The most impressive aspect of its brown brick and metal exterior is the antiqued avocado main door with carvings of the zodiac. At the northwest corner of the library is a brick wall enclosed garden area. The building is 60-feet by 90-feet, fully carpeted and air conditioned. The main floor walls and carpet are a soft gold tone and the basement is done in red carpet and rose beige walls. The major pieces of furniture are done in matched grain mahogany. The main floor has an adult and a children's section. The adult section includes a lounge, periodical room, study carrels, a curriculum library and two conference rooms.
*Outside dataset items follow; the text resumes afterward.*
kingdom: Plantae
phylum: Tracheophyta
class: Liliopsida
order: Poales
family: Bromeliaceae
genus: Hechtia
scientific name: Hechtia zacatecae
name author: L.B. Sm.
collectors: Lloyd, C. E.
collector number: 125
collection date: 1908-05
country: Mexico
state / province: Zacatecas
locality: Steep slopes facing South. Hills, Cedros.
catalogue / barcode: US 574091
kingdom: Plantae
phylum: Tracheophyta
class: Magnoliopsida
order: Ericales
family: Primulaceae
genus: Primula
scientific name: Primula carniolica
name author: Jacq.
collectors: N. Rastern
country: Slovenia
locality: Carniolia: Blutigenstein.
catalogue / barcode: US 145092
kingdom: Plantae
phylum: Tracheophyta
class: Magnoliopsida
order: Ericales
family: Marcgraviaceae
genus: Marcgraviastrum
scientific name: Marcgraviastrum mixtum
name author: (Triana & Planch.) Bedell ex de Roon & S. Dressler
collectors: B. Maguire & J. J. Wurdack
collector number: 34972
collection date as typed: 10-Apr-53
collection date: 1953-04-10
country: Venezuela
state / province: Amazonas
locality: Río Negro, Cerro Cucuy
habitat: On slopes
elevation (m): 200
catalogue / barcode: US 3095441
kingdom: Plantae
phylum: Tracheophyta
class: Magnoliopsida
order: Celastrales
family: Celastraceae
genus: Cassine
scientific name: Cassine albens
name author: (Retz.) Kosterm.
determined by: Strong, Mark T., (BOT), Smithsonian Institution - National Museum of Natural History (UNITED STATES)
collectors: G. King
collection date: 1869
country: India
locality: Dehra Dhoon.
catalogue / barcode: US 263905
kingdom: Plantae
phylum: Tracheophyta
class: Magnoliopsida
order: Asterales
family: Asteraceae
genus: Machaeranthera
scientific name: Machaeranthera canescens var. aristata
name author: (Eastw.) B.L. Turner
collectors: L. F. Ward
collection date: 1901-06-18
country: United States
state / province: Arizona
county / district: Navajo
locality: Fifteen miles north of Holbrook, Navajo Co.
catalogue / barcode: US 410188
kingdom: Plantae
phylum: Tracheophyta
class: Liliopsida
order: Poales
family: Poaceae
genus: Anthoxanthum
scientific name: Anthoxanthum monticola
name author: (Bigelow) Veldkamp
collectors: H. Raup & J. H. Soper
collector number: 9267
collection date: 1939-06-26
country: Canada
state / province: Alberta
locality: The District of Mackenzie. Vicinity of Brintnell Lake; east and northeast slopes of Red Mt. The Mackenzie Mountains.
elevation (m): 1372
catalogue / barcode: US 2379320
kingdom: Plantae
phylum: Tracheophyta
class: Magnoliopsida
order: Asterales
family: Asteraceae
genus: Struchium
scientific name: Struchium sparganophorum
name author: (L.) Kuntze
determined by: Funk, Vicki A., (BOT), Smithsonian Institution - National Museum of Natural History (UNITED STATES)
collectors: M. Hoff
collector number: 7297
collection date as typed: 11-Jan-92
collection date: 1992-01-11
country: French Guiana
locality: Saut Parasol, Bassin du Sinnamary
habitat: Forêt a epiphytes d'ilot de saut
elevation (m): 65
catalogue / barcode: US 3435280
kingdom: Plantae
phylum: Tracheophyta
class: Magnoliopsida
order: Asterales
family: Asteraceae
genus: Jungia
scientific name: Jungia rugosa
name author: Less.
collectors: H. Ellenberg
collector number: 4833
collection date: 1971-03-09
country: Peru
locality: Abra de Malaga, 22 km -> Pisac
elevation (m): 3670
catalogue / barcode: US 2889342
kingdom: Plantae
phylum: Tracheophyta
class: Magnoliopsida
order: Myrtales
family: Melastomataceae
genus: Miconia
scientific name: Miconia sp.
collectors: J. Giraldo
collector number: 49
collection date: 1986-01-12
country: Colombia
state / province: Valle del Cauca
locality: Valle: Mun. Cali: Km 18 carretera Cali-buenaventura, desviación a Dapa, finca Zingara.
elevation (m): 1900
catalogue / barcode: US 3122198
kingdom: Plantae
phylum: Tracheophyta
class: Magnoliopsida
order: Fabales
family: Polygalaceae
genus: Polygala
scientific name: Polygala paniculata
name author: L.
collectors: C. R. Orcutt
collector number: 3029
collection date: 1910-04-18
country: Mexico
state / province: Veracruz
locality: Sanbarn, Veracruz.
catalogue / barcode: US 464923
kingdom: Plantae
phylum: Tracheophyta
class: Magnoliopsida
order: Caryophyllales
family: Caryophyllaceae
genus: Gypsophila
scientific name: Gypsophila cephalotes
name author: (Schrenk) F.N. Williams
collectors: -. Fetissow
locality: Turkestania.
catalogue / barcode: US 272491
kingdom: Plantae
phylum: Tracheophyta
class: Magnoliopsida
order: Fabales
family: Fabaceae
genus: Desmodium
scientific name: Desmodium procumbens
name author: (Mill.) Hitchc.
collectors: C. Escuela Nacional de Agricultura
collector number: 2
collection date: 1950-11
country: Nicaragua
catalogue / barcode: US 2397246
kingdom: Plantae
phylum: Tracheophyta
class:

One conference room is named the Mater Kansas Room after Mrs. Leslie Mater, longtime city librarian who will retire after the first of the year. The room contains a collection of Kansas history books and artifacts. The other conference room is the Ida Long Goodman Room and it will contain some of her personal art holdings. A story well is the outstanding attraction of the children's section and it is for the use of kindergarten through third graders. It consists of four carpeted stairs on which the children sit while they listen to storybook readings from a teacher situated on a stage. In the basement is more than that, as there is a student lounge and community room in addition to the storage and maintenance rooms. The community room is used for meetings and art exhibits. Exhibits can be hung on three of the walls that are covered from floor to ceiling with display board. Architects for the library were Miller, Hiett, Dronberger, Arbuckle & Walker of Hutchinson, Kans. Sunday's dedicatory ceremony will begin at 1:30 p.m. and will include an address by Kansas Sen. Bob Dole. Perhaps the appreciation stated on Sunday's program best expresses the feelings of most of the 1,808 residents of St. John. That is: "The Ida Long Goodman Memorial Library stands today and will continue to stand as evidence that Mrs. Goodman loved those who preceded her, those who are contemporary with her, and those who are to follow after, and that she wished to make life richer and better today, and in the days to come."